ACTIVITIES:
**a)** Decide whether each of these statements agrees with the regression article, and back each yes or no with the text's own deciding words: (i) the article plans to look at seven regression techniques; (ii) over-fitting happens when there are few parameters compared with the observations; (iii) one fix for underfitting is adding parameters.
**b)** Rewrite the part of the regression article starting with "Why Regression Analysis" and going on through "but applied statistics.", changing "applied statistics" to "statistics put into practice".

DOCUMENT SECTION:
↓↓↓
Regression is an entry-level topic that you absolutely MUST know.
And you’ve come to the right place.
In this article, we look at the use of regression techniques in machine learning and in particular, predictive modelling.
We will now take a brief look at seven regression techniques, some of which were developed over two centuries ago, and discuss their utility.
What is Regression Analysis?
Regression analysis can be described as a type of predictive modelling as it is used to determine the relationship between two or more variables.
One can use it to understand how changes in the value of one or more input (independent or predictor) variables, which can be controlled, affect the value of the output (dependent or target) variable.
Such algorithms find utility in time-series modelling, forecasting and for making causal inferences.
For example:
Regression analysis can be used to study the relationship between drink driving and the number of fatal road accidents.
It can also be used to study the relationship between variables measured on different scales, such as, the effect of share price changes on the buying or selling of stocks.
In short, regression analysis aids market researchers, data analysts and computer scientists in identifying the best set of variables for their predictive models.
Why Regression Analysis is Important in Machine Learning
Machine learning, in particular the aspect associated with predictive modelling, is arguably nothing but applied statistics.
Both focus on decreasing the error of a model in order for it to make the most accurate predictions.
It is no surprise then that computer scientists borrowed from the well-understood field of statistics in order to develop predictive models that can be applied to machine learning.
Regression analysis is among the most used statistical modelling technique in machine learning.
Advantages & Disadvantages of Regression Analysis
The major advantages of regression analysis are its abilities to indicate the significant relationships between dependant variable and independent variable(s), and even to indicate the extent to which each independent variable affects the dependent variable.
Older regression models do have a few problems.
For example:
They do run on a few assumptions that can lead to inaccuracy.
They, for example, assume that the data is normal (the sample represents the population of data), the independent variables (predictors) are not correlated and measured without error, and homoscedasticity (that the variance of the error is constant across all observations).
Over-fitting is another disadvantage.
This occurs when we have a large number of parameters relative to the observations, resulting in a model that is a good fit with the training data but fails to make accurate predictions when it comes to variables outside of the training dataset.
Underfitting, on the other hand, occurs when the model makes too many assumptions and, therefore, isn’t properly fit to the training data nor able to make suitable predictions on the test data.
The problems of over- and under-fitting can, however, be overcome.
A remedy for the former is to reduce the complexity of the model by removing some of the parameters or using regularised parameters, while a remedy for the latter is to add parameters to increase complexity and reduce bias.
↑↑↑
Transcribed page contents:
↓↓↓
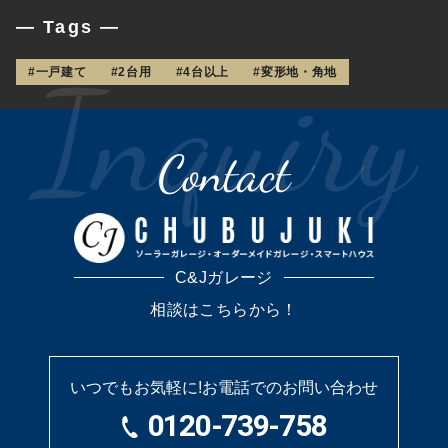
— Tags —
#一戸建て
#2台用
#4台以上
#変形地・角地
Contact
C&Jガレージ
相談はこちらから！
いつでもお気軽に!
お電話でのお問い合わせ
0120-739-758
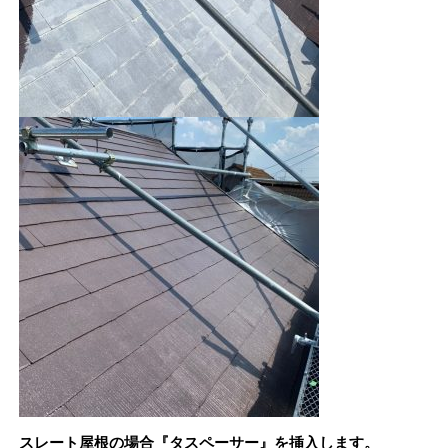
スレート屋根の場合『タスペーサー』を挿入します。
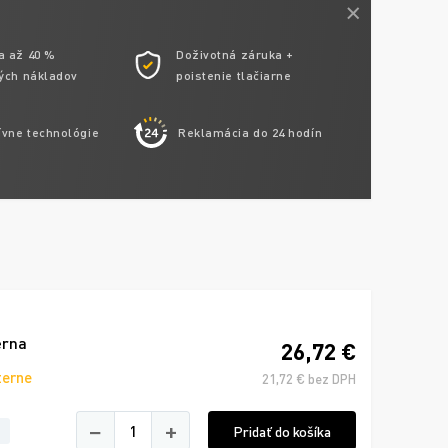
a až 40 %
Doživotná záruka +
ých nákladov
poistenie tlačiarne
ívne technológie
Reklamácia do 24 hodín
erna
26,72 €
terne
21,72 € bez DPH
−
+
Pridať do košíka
↑↑↑
↓↓↓
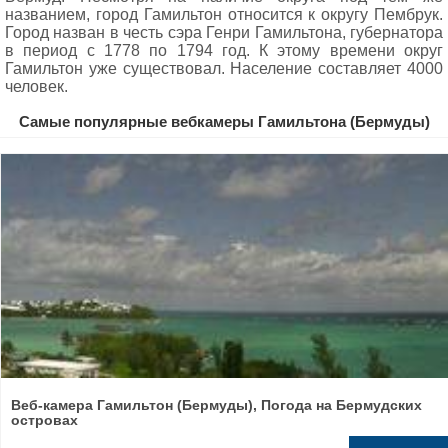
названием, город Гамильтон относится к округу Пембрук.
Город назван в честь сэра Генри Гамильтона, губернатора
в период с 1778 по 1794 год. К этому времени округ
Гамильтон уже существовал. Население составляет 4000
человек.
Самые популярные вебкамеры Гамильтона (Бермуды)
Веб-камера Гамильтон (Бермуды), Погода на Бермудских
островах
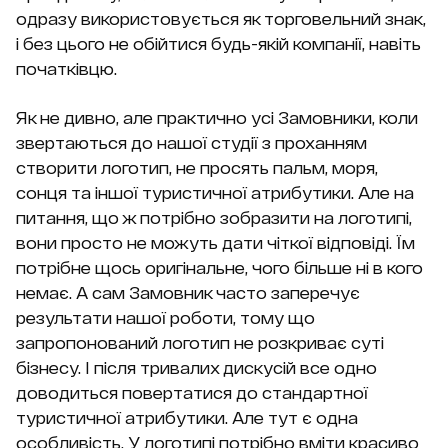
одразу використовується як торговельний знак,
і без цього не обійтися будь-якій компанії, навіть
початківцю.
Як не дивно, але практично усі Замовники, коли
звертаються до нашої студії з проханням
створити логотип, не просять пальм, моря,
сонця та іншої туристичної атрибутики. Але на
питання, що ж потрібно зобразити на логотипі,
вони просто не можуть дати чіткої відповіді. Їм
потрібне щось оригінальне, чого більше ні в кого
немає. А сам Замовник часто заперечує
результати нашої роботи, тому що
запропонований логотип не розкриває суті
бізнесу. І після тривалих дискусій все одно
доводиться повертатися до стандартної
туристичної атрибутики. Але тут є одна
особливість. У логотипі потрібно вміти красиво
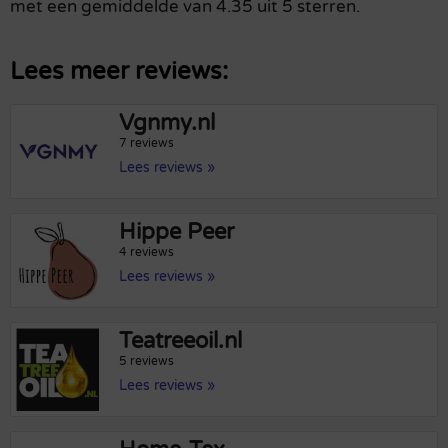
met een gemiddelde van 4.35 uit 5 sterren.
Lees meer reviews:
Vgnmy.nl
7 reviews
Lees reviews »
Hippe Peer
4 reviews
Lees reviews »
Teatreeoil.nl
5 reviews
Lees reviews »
↑↑↑
REPLIES:
**a)**
(i) Yes: "We will now take a brief look at seven regression techniques"
(ii) No: "This occurs when we have a large number of parameters relative to the observations"
(iii) Yes: "a remedy for the latter is to add parameters to increase complexity and reduce bias"

**b)**
Why Regression Analysis is Important in Machine Learning
Machine learning, in particular the aspect associated with predictive modelling, is arguably nothing but statistics put into practice.